Now, I have been involved in many Christian organisations and churches, but I worry when I read what James says. What principles really operate when we make decisions? What motivations are really guiding us in what we say? I don’t wish to sound like an inquisitor and I certainly don’t want to judge the motives of others (that is not our prerogative, but God’s), but I do want to encourage godly wisdom in our ways of working.

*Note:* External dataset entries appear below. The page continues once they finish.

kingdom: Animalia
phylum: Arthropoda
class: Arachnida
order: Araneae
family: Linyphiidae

The fact is that we don’t talk often enough about motivations and we don’t open ourselves sufficiently to being challenged. Sometimes we are so afraid of causing offence and losing relationships that we don’t ask the tough questions, but we need to be challenged and, if our desire is to be faithful to the Lord, then we should welcome it. When a group or team discusses issues, unless we confess the fact that our motives may be mixed and seek to acknowledge where our personal interests lie, we are in danger of disguising our selfish ambition (the real reason why we support this particular course of action) behind other arguments. In so doing we may even deceive ourselves. I believe we would be more likely to discern the Lord’s will if we included in our discussions the question: ‘In what ways might jealousy or selfish ambition be motivating us?’ That might help us to be more honest about our struggles, more ready to submit to one another and less likely to act competitively in relation to other churches and organisations. It might help us do what we surely want to do, to sacrifice our empire building for the sake of Kingdom growth.

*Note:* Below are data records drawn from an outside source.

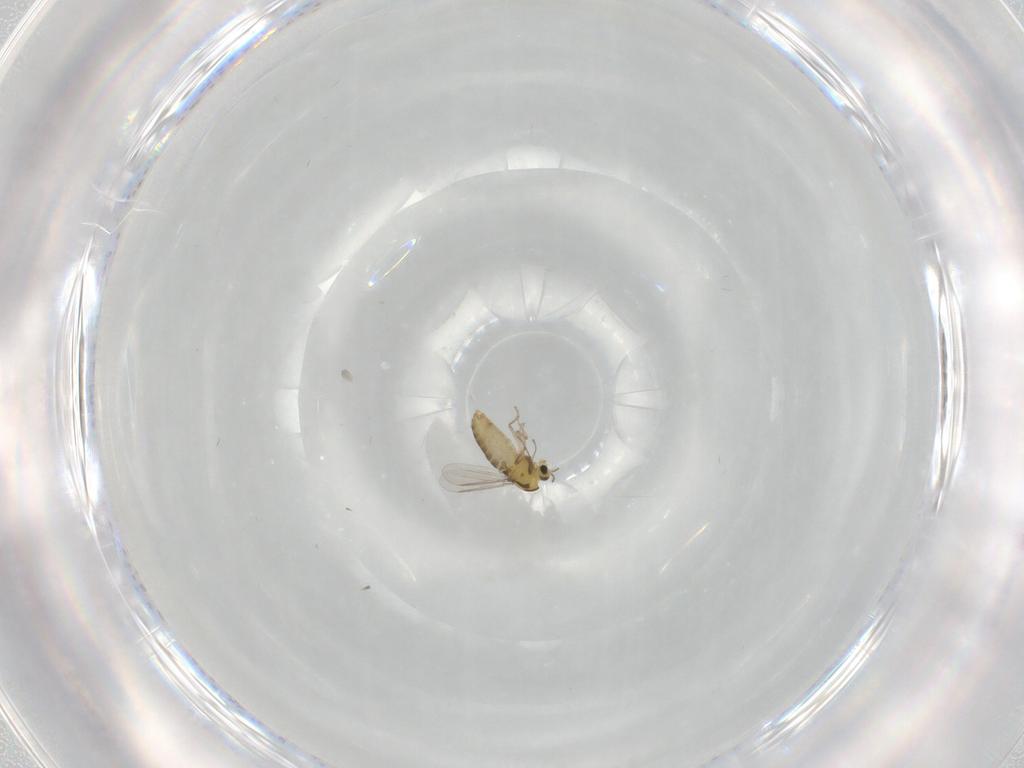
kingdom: Animalia
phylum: Arthropoda
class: Insecta
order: Diptera
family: Chironomidae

The third principle for dealing with our ambitions that I see implicit in James is to submit in accountability to others. We should be honest with one another – at least with one or two trusted brothers or sisters (ideally mature Christians, perhaps an elder or pastor) – about the temptations we struggle with. I don’t mean a blow-by-blow account of every thought or feeling – that is often not edifying – but at least an openness to be challenged about our motivations. It is wise to have some close advisors to whom you give ‘permission’ to question your motivation when significant decisions need to be made. The worst that can happen is that the say they think you are in error, but then “Whoever turns a sinner from the error of his way will save him from death” (James 5:20). Don’t we want to avoid the ways of death? Don’t we want to rescue one another? If they get it wrong, they will be open to your explanation. Even if you step down and yield to someone else’s idea because of the advice you receive and even if that other person is acting out of an unchecked selfish motivation, you have done what is right and you can trust that God will vindicate you. Philippians – our inspiration for yesterday’s post – also contains this idea – Paul was content and even rejoiced that Christ was being preached even if by some whose motives were wrong (Philippians 1:15-18). We would do well to spend much more of our energy in examining ourselves and seeking God’s guidance (in the spirit of Psalm 139:23-24) and much less in judging others.

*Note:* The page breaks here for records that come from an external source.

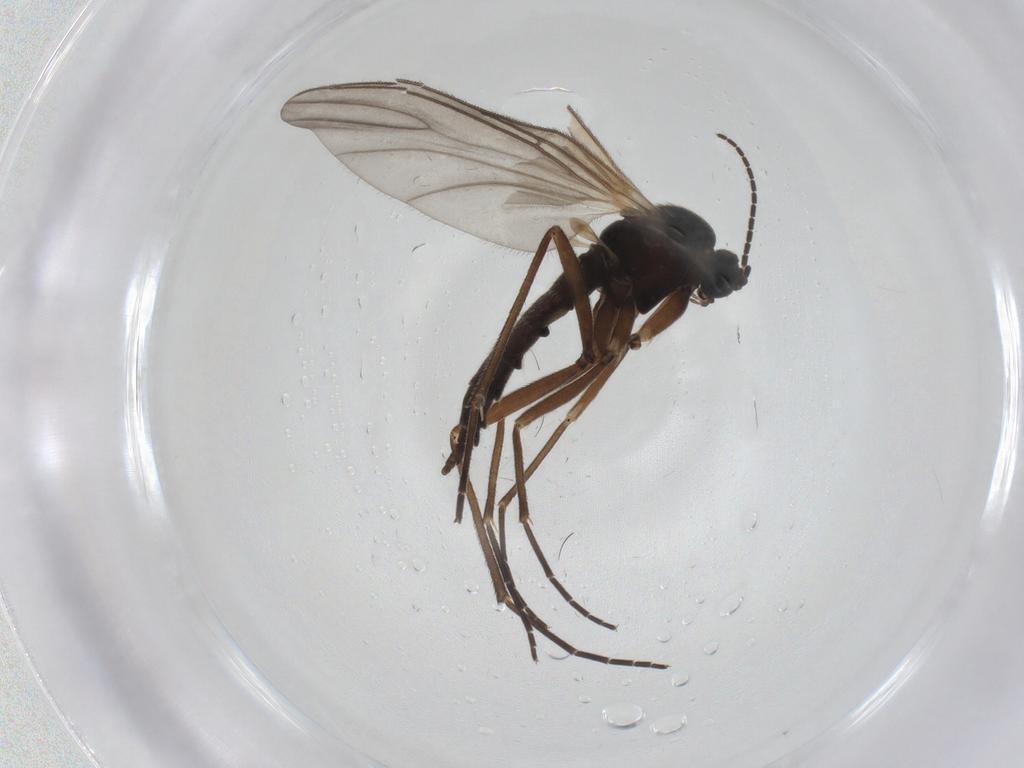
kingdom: Animalia
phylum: Arthropoda
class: Insecta
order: Diptera
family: Sciaridae
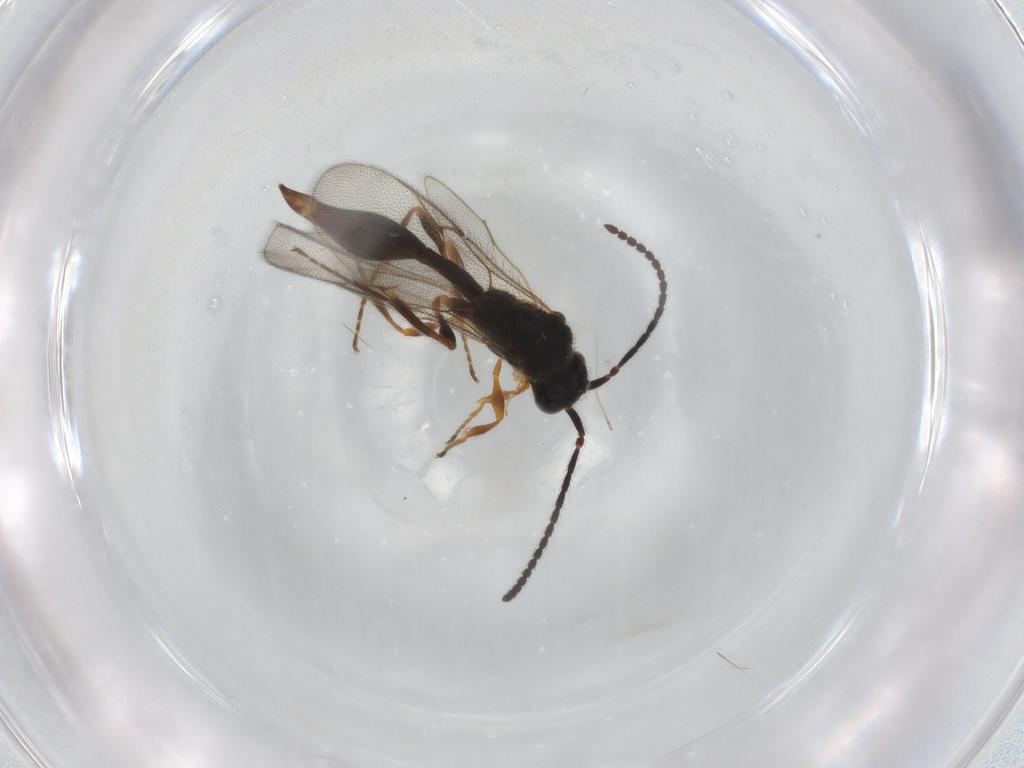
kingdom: Animalia
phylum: Arthropoda
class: Insecta
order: Hymenoptera
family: Diapriidae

In summary, we began this series on Palm Sunday by considering the self-giving example of Christ. we thought of Abraham trusting God to make his name great and bring blessing through him. We looked at Philippians 2 and the example of Jesus again. Finally, we have heard the challenge of James. we discovered three principles that can help us in dealing with ambition:

1) Seek God’s glory, not your own

2) Serve others, not yourself

3) Submit in accountability to others

So, if you find yourself tempted by the desire to make a name, as I suspect many of us do (preaching to self here!), then commit yourself to seeking God’s glory, to serving others and to submitting in accountability to godly people.